Bancarotta all’ex Amelia «Il dissesto fu aggravato»

La testimonianza del curatore fallimentare nel processo a carico dei Boscarato Avrebbero anche girato 73 mila euro alla madre. La difesa: ricostruzione errata
BOLIS MESTRE 29/03/2007 via Miranese ristorante all' Amelia intervista a Marco Boscarato titolare nella foto assieme al fratello © Bertolin M.
BOLIS MESTRE 29/03/2007 via Miranese ristorante all' Amelia intervista a Marco Boscarato titolare nella foto assieme al fratello © Bertolin M.
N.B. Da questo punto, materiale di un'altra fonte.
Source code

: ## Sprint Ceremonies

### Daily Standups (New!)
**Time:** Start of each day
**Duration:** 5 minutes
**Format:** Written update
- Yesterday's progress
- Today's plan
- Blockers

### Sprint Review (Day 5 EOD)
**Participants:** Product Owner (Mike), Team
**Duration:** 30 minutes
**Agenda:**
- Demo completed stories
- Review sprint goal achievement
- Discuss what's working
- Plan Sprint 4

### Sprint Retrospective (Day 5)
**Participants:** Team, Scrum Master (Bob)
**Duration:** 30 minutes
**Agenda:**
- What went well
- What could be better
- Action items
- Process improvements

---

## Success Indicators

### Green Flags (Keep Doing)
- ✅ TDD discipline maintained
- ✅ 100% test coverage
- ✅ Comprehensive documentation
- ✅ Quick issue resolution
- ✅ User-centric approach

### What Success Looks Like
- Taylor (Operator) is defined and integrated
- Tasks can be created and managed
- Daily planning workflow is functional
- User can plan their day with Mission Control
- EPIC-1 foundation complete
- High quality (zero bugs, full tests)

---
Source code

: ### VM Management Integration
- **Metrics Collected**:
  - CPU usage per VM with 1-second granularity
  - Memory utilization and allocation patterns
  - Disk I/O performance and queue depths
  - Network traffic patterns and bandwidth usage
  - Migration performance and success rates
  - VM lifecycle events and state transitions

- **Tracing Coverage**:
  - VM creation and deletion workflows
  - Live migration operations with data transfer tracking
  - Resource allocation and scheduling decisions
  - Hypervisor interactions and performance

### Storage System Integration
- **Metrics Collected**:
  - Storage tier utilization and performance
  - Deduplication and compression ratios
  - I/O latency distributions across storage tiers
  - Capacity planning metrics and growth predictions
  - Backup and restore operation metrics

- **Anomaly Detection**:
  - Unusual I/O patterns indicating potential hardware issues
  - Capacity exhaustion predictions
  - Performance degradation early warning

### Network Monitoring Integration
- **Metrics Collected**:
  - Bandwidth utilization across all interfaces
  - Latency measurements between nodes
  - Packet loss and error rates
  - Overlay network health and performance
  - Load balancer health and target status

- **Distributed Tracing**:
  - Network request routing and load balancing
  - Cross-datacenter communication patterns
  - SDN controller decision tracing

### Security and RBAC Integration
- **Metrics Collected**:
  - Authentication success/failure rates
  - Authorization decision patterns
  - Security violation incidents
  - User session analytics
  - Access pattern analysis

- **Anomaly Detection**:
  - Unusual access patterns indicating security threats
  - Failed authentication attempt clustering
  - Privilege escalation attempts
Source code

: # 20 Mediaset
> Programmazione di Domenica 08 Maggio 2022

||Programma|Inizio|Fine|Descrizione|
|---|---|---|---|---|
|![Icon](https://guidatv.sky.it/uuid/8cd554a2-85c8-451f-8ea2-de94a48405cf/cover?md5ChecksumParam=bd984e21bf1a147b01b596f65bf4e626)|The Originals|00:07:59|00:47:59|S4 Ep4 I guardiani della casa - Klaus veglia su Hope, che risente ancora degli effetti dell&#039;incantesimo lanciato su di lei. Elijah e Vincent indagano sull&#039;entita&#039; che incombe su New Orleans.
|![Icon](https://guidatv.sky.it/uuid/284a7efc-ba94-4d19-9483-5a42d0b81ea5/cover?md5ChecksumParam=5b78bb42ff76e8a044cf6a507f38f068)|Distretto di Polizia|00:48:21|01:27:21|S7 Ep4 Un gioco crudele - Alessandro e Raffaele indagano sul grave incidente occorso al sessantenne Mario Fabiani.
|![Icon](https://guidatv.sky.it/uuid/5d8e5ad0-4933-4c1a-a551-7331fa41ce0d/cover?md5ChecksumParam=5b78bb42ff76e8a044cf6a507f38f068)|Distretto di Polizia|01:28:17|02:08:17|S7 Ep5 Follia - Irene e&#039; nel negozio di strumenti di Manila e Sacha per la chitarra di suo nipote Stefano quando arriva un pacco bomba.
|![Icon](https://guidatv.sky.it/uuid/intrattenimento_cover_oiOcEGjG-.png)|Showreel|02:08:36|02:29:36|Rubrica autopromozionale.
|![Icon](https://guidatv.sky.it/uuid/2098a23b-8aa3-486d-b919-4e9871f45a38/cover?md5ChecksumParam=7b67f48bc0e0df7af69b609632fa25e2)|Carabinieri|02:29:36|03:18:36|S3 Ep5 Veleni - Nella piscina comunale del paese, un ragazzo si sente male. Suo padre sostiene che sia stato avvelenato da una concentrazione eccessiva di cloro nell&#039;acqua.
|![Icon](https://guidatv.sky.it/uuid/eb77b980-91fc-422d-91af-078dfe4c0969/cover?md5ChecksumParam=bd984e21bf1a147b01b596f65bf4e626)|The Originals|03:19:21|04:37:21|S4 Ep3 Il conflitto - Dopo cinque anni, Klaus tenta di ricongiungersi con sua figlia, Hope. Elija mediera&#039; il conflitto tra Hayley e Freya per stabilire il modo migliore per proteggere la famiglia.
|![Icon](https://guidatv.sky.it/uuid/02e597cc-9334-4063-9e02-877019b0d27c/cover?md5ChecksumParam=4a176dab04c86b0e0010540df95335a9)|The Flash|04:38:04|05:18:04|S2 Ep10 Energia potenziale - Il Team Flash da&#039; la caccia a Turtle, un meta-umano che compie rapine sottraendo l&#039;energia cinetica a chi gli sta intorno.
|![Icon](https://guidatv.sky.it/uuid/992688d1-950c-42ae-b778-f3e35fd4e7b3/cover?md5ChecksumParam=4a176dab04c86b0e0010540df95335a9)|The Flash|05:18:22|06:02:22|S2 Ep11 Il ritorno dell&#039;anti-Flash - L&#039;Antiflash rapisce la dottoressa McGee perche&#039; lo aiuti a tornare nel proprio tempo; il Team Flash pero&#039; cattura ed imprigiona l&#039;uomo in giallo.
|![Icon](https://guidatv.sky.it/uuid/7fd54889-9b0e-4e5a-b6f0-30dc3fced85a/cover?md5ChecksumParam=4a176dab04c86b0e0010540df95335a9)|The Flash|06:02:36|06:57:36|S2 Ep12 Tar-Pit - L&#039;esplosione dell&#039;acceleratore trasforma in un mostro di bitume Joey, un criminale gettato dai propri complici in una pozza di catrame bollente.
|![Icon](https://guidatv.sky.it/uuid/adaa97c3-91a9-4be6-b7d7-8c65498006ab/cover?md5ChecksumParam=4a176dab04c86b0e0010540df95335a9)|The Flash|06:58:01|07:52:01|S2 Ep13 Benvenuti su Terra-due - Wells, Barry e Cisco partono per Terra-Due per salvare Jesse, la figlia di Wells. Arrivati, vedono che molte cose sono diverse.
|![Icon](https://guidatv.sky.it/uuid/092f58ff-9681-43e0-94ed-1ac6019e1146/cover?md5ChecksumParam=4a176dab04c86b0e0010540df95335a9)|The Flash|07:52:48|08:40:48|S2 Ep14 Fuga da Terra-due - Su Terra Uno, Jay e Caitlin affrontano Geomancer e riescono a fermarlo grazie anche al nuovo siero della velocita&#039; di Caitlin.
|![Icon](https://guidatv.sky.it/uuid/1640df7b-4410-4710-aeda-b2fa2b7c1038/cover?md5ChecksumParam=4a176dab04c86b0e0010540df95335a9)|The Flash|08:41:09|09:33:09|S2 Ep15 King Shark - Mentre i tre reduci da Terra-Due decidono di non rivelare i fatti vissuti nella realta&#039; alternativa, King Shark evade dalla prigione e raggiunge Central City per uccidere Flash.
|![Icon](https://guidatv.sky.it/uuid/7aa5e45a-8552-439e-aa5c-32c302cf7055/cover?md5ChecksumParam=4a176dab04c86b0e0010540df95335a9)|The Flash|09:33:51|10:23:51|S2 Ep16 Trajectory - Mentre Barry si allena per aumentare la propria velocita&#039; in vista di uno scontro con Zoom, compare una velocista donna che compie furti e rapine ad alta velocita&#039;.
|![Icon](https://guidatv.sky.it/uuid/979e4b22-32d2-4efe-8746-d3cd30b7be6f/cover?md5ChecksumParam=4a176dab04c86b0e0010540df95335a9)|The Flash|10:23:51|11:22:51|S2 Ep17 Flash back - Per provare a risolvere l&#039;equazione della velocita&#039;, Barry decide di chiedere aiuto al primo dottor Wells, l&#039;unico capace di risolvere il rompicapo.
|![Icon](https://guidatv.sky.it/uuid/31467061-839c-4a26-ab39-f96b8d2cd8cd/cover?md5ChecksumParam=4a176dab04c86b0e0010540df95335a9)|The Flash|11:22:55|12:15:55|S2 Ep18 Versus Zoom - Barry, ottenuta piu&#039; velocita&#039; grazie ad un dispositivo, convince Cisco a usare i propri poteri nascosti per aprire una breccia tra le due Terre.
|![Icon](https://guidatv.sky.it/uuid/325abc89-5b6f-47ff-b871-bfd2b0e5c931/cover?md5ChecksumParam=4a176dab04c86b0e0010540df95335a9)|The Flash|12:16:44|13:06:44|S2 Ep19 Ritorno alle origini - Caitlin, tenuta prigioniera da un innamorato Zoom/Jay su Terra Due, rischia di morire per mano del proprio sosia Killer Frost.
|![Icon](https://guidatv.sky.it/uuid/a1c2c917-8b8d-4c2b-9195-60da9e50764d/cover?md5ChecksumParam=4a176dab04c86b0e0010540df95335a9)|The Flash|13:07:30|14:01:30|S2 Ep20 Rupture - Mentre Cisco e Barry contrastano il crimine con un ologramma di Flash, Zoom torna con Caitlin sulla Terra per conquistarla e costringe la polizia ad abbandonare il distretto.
I fratelli Boscarato, Diego e Marco, figli del noto ristoratore Dino, si sono presentati nell’aula del Tribunale ieri, per rispondere di bancarotta fraudolenta della società «Cap srl», che gestiva oltre «all’Amelia», (oggi una nuova gestione) anche «Vida Nova» di piazzale Candiani. Difesi dagli avvocati Paola Bosio e Tito Bortolato: stando alle accuse, nel 2008, ben due anni prima del fallimento, le perdite della società erano già salite a 972 mila euro e, nonostante l'enorme passivo, i fratelli Boscarato non avrebbero chiesto il fallimento, aggravando il dissesto della «Cap srl» che in seguito ha raggiunto il milione e 600 mila euro, come ha spiegato ieri nella sua testimonianza il curatore fallimentare, il commercialista Massimo Da Re. Marco e Diego, inoltre, poco prima della dichiarazione di fallimento da parte dei giudici veneziani, avrebbero prelevato dai conti dell'azienda 133 mila euro e a dimostrarlo sarebbe la documentazione bancaria. Infine, sempre poco prima dell'aprile 2010, avrebbero effettuato pagamenti per 73 mila euro a favore della madre Mara e di uno di loro, Marco, sottraendo in questo modo risorse ai creditori. I difensori hanno scelto di andare davanti al Tribunale affrontando il dibattimento in aula: «Lo abbiamo scelto», aveva spiegato uno di loro, l'avvocato Bosio, «perché grazie ai testimoni e al nostro consulente emergerà una lettura dei fatti ben diversa da quella fornita dalla Guardia di finanza». Per i due legali, le Fiamme gialle avrebbero dato un'interpretazione dei conti errata. «Siamo fiduciosi», conclude l'avvocato Bosio, «che riusciremo a dimostrare l'insussistenza delle ipotesi dell'accusa, in particolare che non vi sia stato alcun aggravamento del dissesto». Dopo il fallimento, della «Cap», tre anni fa, la famiglia Boscarato aveva creato una nuova società, la «1961», e con quella aveva continuato a gestire il ristorante ai piedi del cavalcavia di via Miranese (prima erano proprietari anche dell'immobile che poi avevano ceduto per tappare alcune falle). A dare il colpo economico definitivo l’apertura del nuovo locale in piazzale Candiani. (g.c.)